▶ _QUOTED PASSAGE_:

What about the choice of saying yes? Especially if it means experiencing pain and overcoming challenges? Choosing to say yes can come at a time when we are at our weakest and crying out to God.

Several years ago, our family experienced one painful crisis after another—my husband and I lost our fathers a year apart, my mother needed another cardiac stent, our oldest son wrestled with some issues in college, and then after finishing his freshman year of college, our youngest son came home with a cold, which turned into bronchitis, then pneumonia and a secondary infection that started shutting down his organs. 

He ended up being taken by ambulance to a hospital three hours from our home where his medical team did more tests than we could count to figure out what was wrong.   

While sitting in a recliner next to his bed in the early hours of the morning, tears streamed down my face as I muffled my cries and pleaded with God for his healing. I begged Facebook friends around the world for prayers. I had a book due to my editor that week, but I couldn’t focus due to living my worst nightmare. 

As I listened to alarms going off in other rooms, footsteps hurrying down the halls, the hissing of my son’s oxygen that helped him to breathe, I felt this sudden warmth envelop me as if someone had pulled a cozy blanket warmed in the dryer and wrapped it around me. 

Then God asked me a single question. “Daughter, do you trust me?”

“Yes, God, but…”

“Do you trust me?”

Psalm 56:3 crept into my thoughts, nudging at my fears. 

When I am afraid, I will trust in You.

“Lord, I’m so scared. He’s so sick.” 

“Do you trust me?”

I wrestled with my emotions, tangled around my fears like a tightly knotted cheap skein of yarn, and had to make a choice. 

Drying my eyes, I breathed out a sigh. “Yes, Lord, I trust you.” 

Over the next eight days, that blanket-wrapped peace never left me. Not when our son asked if he was going to die. Not when we received disappointing news. Not when new symptoms appeared. Not when our son’s breathing labored just from sitting up in bed.

▶ _TASK INSTRUCTIONS_:
[1] From the account of the son's hospitalization, output the text from "While sitting in" up to and including "trust in You.", unchanged.
[2] According to the account of the son's hospitalization, how far from the family's home was the hospital he was taken to by ambulance?

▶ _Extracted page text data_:
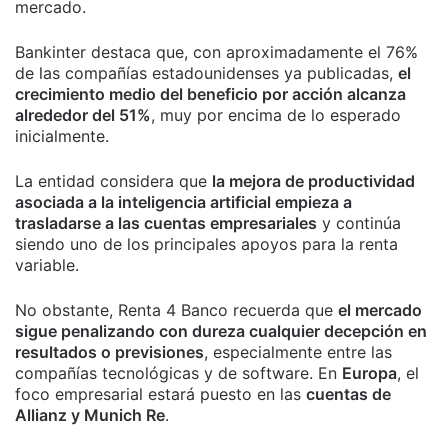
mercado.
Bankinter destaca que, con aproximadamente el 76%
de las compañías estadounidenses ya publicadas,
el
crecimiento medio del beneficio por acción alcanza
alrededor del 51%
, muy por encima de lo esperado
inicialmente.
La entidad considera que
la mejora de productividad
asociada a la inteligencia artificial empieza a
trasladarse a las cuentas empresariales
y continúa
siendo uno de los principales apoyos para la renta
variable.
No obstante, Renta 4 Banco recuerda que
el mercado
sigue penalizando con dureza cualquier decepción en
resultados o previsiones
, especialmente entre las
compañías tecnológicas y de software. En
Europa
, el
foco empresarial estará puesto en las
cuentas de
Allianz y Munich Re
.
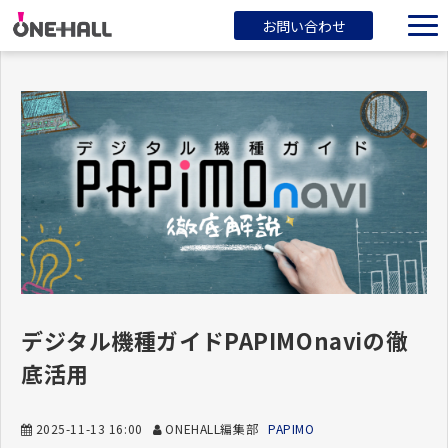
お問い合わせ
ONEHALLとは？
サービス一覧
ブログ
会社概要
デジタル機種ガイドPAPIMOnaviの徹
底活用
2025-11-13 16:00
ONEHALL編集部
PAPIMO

▶ _RESPONSES FOR EACH TASK_:
[1]
While sitting in a recliner next to his bed in the early hours of the morning, tears streamed down my face as I muffled my cries and pleaded with God for his healing. I begged Facebook friends around the world for prayers. I had a book due to my editor that week, but I couldn’t focus due to living my worst nightmare. 

As I listened to alarms going off in other rooms, footsteps hurrying down the halls, the hissing of my son’s oxygen that helped him to breathe, I felt this sudden warmth envelop me as if someone had pulled a cozy blanket warmed in the dryer and wrapped it around me. 

Then God asked me a single question. “Daughter, do you trust me?”

“Yes, God, but…”

“Do you trust me?”

Psalm 56:3 crept into my thoughts, nudging at my fears. 

When I am afraid, I will trust in You.

[2] Three hours